The Best Cuts of Steak for Grilling

Whether you prefer boneless or bone-in, here are the best steak cuts for the grill.

How to Grill Ribeye steak add the steak to the grill
Nick Evans

The best cuts of beef for a juicy steak are well-marbled cuts with visible flecks of white fat throughout the cut.

The USDA’s beef grading system helps with this: beef graded as “prime” has the most marbling and is cut from young, well-fed cattle; beef graded as “choice” has less marbling but will still be tender, juicy, and flavorful. Both are ideal choices for grilling!

More specifically, here are the beef cuts that are a cut above the rest – for the grill, at least!

Best Boneless Cuts for Grilling: Ribeye, Top Loin, or Top Sirloin

For a boneless cut, look for ribeye, top loin, or top sirloin.

  • Ribeye is cut from the center portion of the rib, same as a prime rib. These steaks are well marbled, very juicy, and have a full beef flavor.
  • Top loin is cut from behind the ribs and is also known as strip steak, Kansas City steak, or New York strip. It’s full-flavored and very tender.
  • Top sirloin steak is cut from the hip of the cow (known as the sirloin) and is also called London Broil.
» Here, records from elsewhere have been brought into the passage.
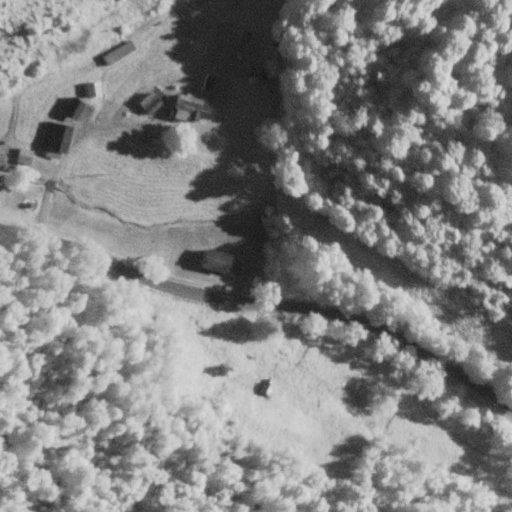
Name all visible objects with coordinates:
road: (70, 147)
road: (263, 301)
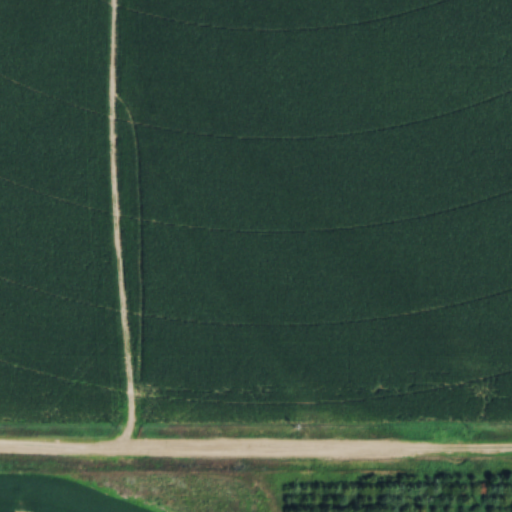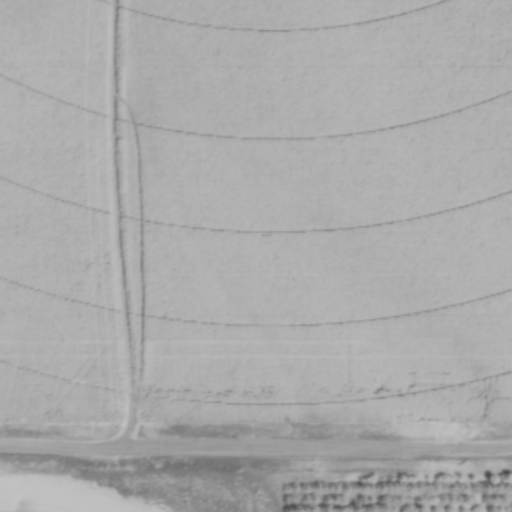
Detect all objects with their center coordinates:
road: (128, 227)
road: (255, 453)
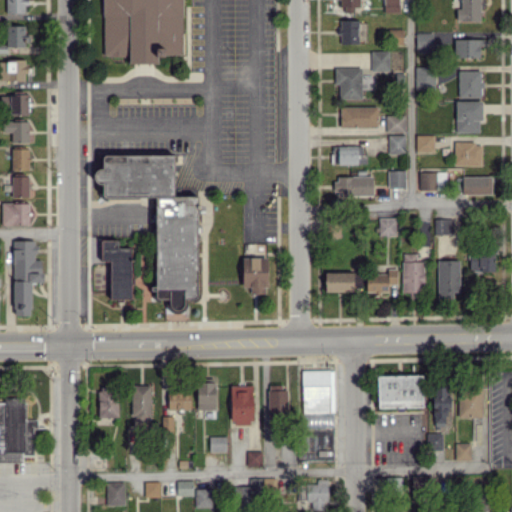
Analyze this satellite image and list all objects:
building: (349, 4)
building: (15, 6)
building: (390, 6)
building: (469, 10)
building: (142, 29)
building: (348, 31)
building: (15, 35)
building: (396, 35)
building: (424, 42)
building: (467, 47)
building: (379, 60)
building: (12, 69)
building: (424, 76)
building: (348, 81)
building: (469, 83)
road: (139, 88)
road: (411, 103)
building: (13, 104)
building: (357, 116)
building: (467, 116)
building: (394, 123)
road: (337, 124)
road: (140, 126)
road: (213, 126)
building: (16, 130)
building: (424, 142)
building: (396, 143)
building: (466, 153)
building: (347, 154)
building: (19, 158)
road: (296, 170)
building: (395, 178)
building: (430, 179)
building: (473, 184)
building: (19, 185)
building: (354, 185)
road: (403, 207)
building: (14, 213)
building: (159, 220)
building: (386, 225)
building: (442, 226)
road: (34, 230)
road: (68, 255)
building: (480, 261)
building: (117, 268)
building: (411, 273)
building: (24, 274)
building: (254, 274)
building: (447, 278)
building: (338, 281)
building: (380, 281)
road: (7, 287)
road: (431, 338)
road: (259, 341)
road: (117, 344)
road: (34, 345)
traffic signals: (68, 345)
building: (399, 390)
building: (317, 391)
building: (205, 395)
building: (178, 399)
building: (276, 399)
building: (107, 400)
building: (469, 401)
building: (140, 403)
building: (240, 404)
building: (439, 404)
road: (352, 425)
building: (15, 430)
building: (433, 441)
building: (216, 443)
building: (461, 451)
building: (253, 458)
road: (277, 472)
road: (34, 477)
building: (183, 487)
building: (151, 488)
building: (252, 492)
building: (114, 493)
building: (313, 493)
building: (202, 497)
building: (510, 508)
building: (510, 508)
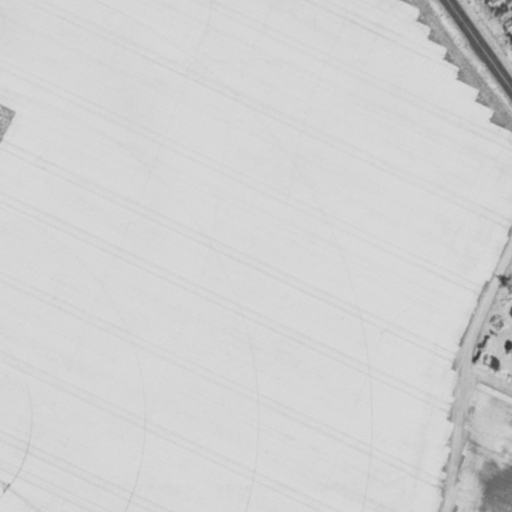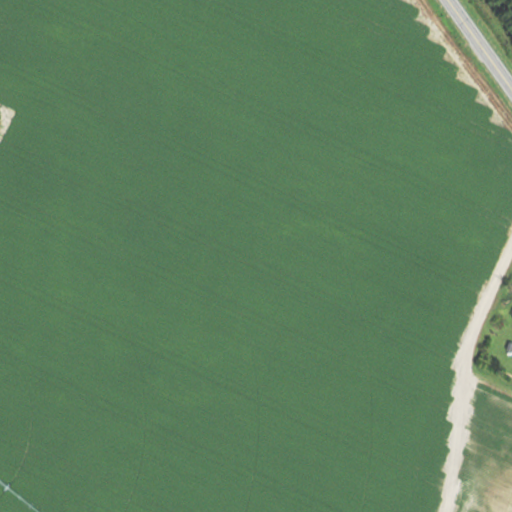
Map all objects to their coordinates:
road: (480, 43)
road: (467, 344)
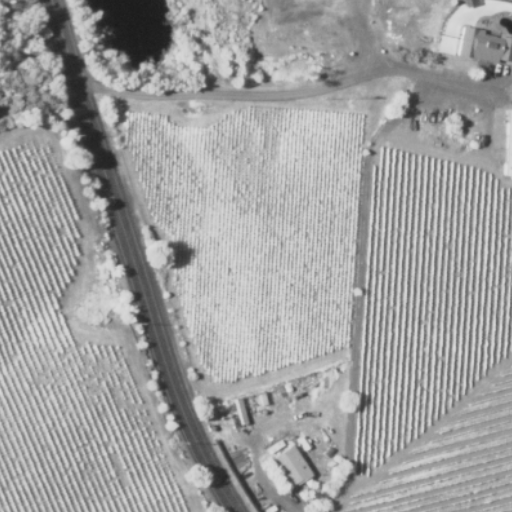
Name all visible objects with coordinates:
building: (402, 30)
building: (314, 43)
building: (481, 44)
building: (483, 45)
road: (301, 90)
building: (507, 143)
building: (507, 145)
road: (138, 258)
road: (295, 423)
building: (288, 466)
building: (287, 468)
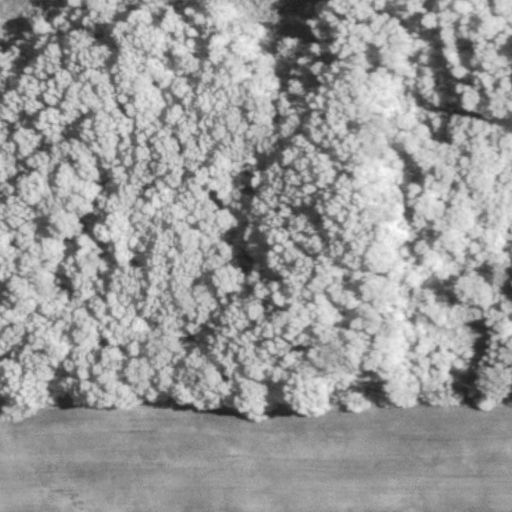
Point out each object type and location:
road: (238, 26)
Top sirloin steaks vary in tenderness and marbling and are leaner (and less expensive) than the other two boneless options.

Best Bone-in Cuts for Grilling: T-Bone, Porterhouse, or Rib Steak

For a bone-in cut, look for T-bone, porterhouse, or rib steak.

  • T-bone and porterhouse steaks are crosscut from the loin, which is behind the rib. Both are made up of two types of steak: strip and tenderloin. T-bone steaks are cut from the front of the loin and have more strip and less tenderloin. Porterhouse is cut from the back of the loin and contains more tenderloin. Both are very tender, and very large; one cut will feed 3-4 people.
  • Rib steak, also known as bone-in ribeye, has the same marbled, juicy cut as the boneless ribeye. It can feed 2-3 people.

Steaks should be at least 1 1/2 inches thick so they’re easier cook to the desired level of doneness. Boneless steaks have the advantage of being easily sliced and served family-style, whereas large bone-in steaks will need to be sliced off the bone before serving.

Senior Editor Summer Miller’s cut of choice is the ribeye. She likes its flavor, size, and the fact that it’s boneless. As she writes in her guide to grilling steak, “I wanted to slice and serve this steak family-style, and the fact that it doesn't have a bone makes that easier.”

A few final tips:

  • No matter the cut that you choose, plan about 8 ounces per person.
  • Don’t forget the steak knives!
  • Steak can be refrigerated for 3-5 days before cooking but check the expiration date on the package; it may need to be grilled sooner.
  • For a strong beef flavor, choose grass-fed beef. For a milder, sweeter flavor, buy grain-fed. Either way, buy local for the freshest beef!